SOURCE DATA section start

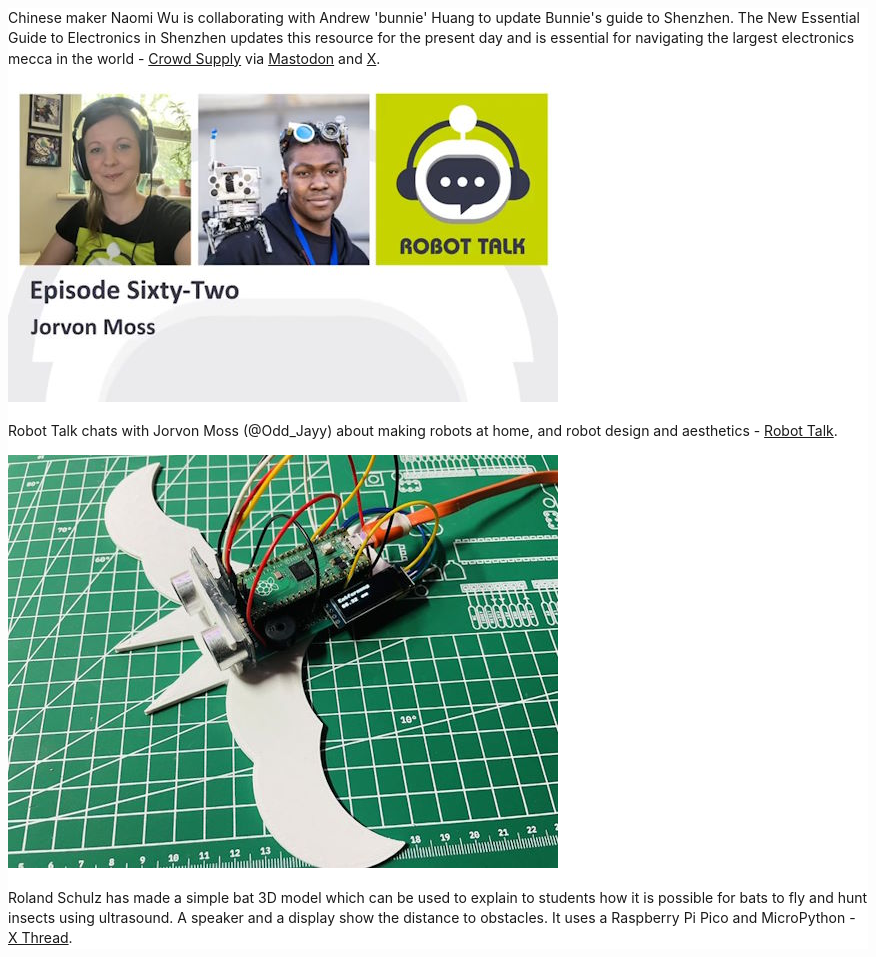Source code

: Chinese maker Naomi Wu is collaborating with Andrew 'bunnie' Huang to update Bunnie's guide to Shenzhen. The New Essential Guide to Electronics in Shenzhen updates this resource for the present day and is essential for navigating the largest electronics mecca in the world - [Crowd Supply](https://www.crowdsupply.com/machinery-enchantress/the-new-essential-guide-to-electronics-in-shenzhen/) via [Mastodon](https://octodon.social/@SexyCyborg@mastodon.social/111545597950450647) and [X](https://twitter.com/bunniestudios/status/1733148609271759288).

[![Jorvon Moss interview](../assets/20231211/20231211moss.jpg)](https://www.robottalk.org/2023/11/17/episode-62-jorvon-moss/)

Robot Talk chats with Jorvon Moss (@Odd_Jayy) about making robots at home, and robot design and aesthetics - [Robot Talk](https://www.robottalk.org/2023/11/17/episode-62-jorvon-moss/).

[![3D Bat Model](../assets/20231211/20231211threed.jpg)](https://twitter.com/r_schulz_maker/status/1730546935860232360)

Roland Schulz has made a simple bat 3D model which can be used to explain to students how it is possible for bats to fly and hunt insects using ultrasound. A speaker and a display show the distance to obstacles. It uses a Raspberry Pi Pico and MicroPython - [X Thread](https://twitter.com/r_schulz_maker/status/1730546935860232360).
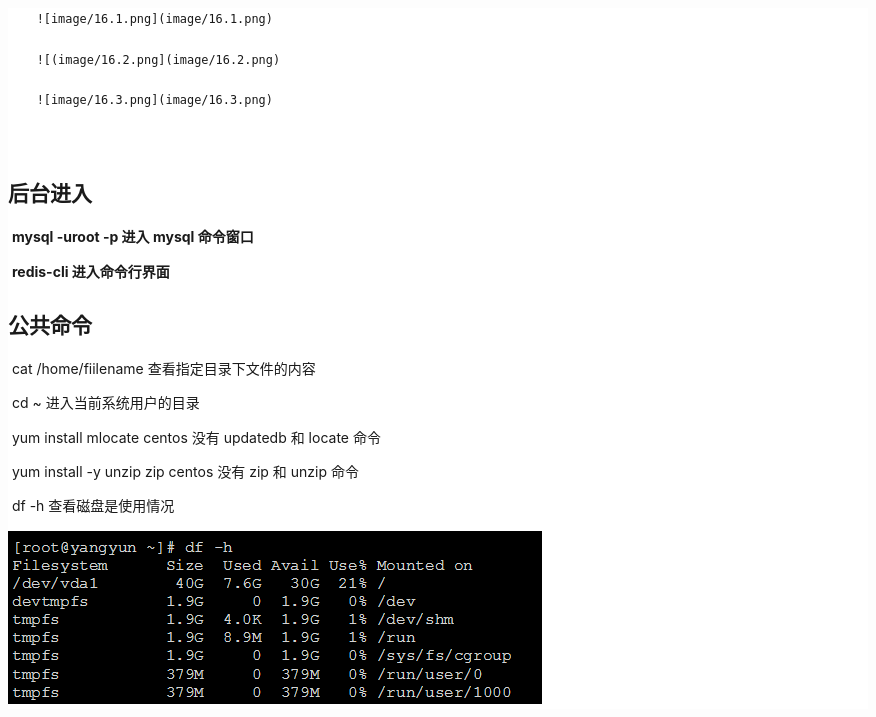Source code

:         ![image/16.1.png](image/16.1.png)

        ![(image/16.2.png](image/16.2.png)

        ![image/16.3.png](image/16.3.png)

        ​

## 后台进入

​	**mysql -uroot -p 进入 mysql 命令窗口**

​	**redis-cli 进入命令行界面**

## 公共命令

​	cat /home/fiilename 查看指定目录下文件的内容

​	cd ~ 进入当前系统用户的目录

​	yum install mlocate centos 没有 updatedb 和 locate 命令

​	yum install -y unzip zip centos 没有 zip 和 unzip 命令

​	df -h 查看磁盘是使用情况

![16.5.png](image/16.5.png)
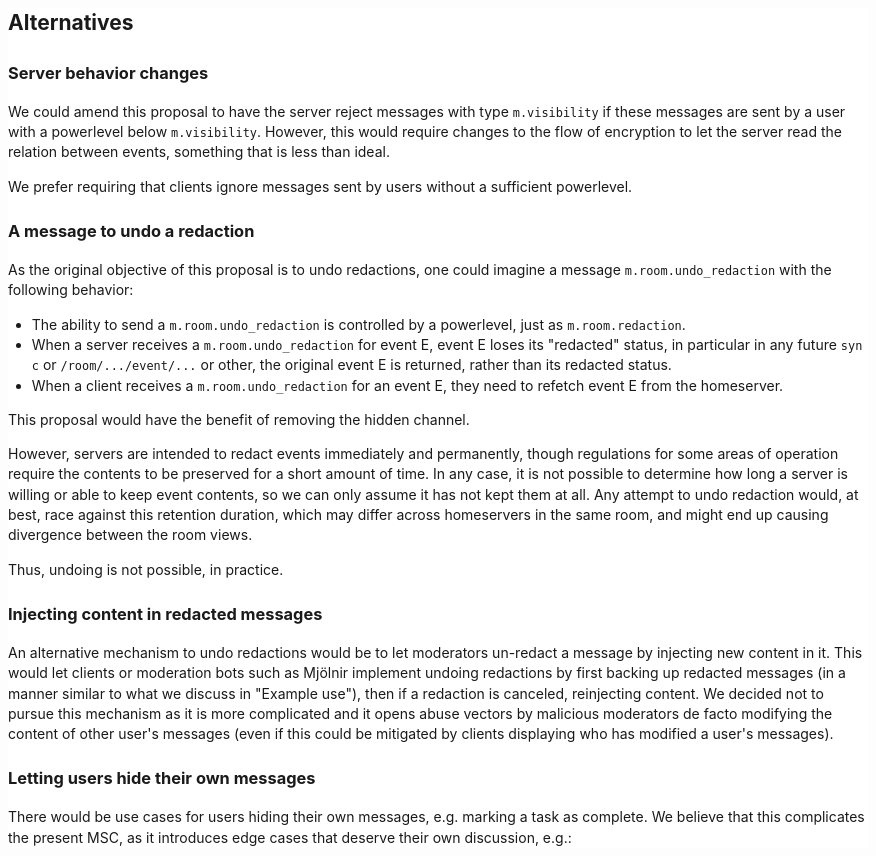 ## Alternatives
### Server behavior changes

We could amend this proposal to have the server reject messages with type
`m.visibility` if these messages are sent by a user with a powerlevel below
`m.visibility`. However, this would require changes to the flow of encryption
to let the server read the relation between events, something that is less than
ideal.

We prefer requiring that clients ignore messages sent by users without a sufficient
powerlevel.

### A message to undo a redaction

As the original objective of this proposal is to undo redactions, one could
imagine a message `m.room.undo_redaction` with the following behavior:

   * The ability to send a `m.room.undo_redaction` is controlled by a
     powerlevel, just as `m.room.redaction`.
   * When a server receives a `m.room.undo_redaction` for event E, event E loses
     its "redacted" status, in particular in any future `sync` or
     `/room/.../event/...` or other, the original event E is returned, rather
     than its redacted status.
   * When a client receives a `m.room.undo_redaction` for an event E, they need
     to refetch event E from the homeserver.

This proposal would have the benefit of removing the hidden channel.

However, servers are intended to redact events immediately and permanently, though
regulations for some areas of operation require the contents to be preserved for a
short amount of time. In any case, it is not possible to determine
how long a server is willing or able to keep event contents, so we can only assume
it has not kept them at all. Any attempt to undo redaction would, at best, race
against this retention duration, which may differ across homeservers in the same
room, and might end up causing divergence between the room views.

Thus, undoing is not possible, in practice.

### Injecting content in redacted messages
An alternative mechanism to undo redactions would be to let moderators un-redact
a message by injecting new content in it. This would let clients or moderation
bots such as Mjölnir implement undoing redactions by first backing up redacted
messages (in a manner similar to what we discuss in "Example use"), then if a
redaction is canceled, reinjecting content. We decided not to pursue this
mechanism as it is more complicated and it opens abuse vectors by malicious
moderators de facto modifying the content of other user's messages (even if this
could be mitigated by clients displaying who has modified a user's messages).

### Letting users hide their own messages

There would be use cases for users hiding their own messages, e.g. marking a
task as complete. We believe that this complicates the present MSC, as it
introduces edge cases that deserve their own discussion, e.g.:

SOURCE DATA section end

EXERCISE PROMPT —
The response must hold only the lines above from the line with "imagine a message" through the line with "against this retention", each copied exactly, both ends kept.

EXERCISE SOLUTION —
imagine a message `m.room.undo_redaction` with the following behavior:

   * The ability to send a `m.room.undo_redaction` is controlled by a
     powerlevel, just as `m.room.redaction`.
   * When a server receives a `m.room.undo_redaction` for event E, event E loses
     its "redacted" status, in particular in any future `sync` or
     `/room/.../event/...` or other, the original event E is returned, rather
     than its redacted status.
   * When a client receives a `m.room.undo_redaction` for an event E, they need
     to refetch event E from the homeserver.

This proposal would have the benefit of removing the hidden channel.

However, servers are intended to redact events immediately and permanently, though
regulations for some areas of operation require the contents to be preserved for a
short amount of time. In any case, it is not possible to determine
how long a server is willing or able to keep event contents, so we can only assume
it has not kept them at all. Any attempt to undo redaction would, at best, race
against this retention duration, which may differ across homeservers in the same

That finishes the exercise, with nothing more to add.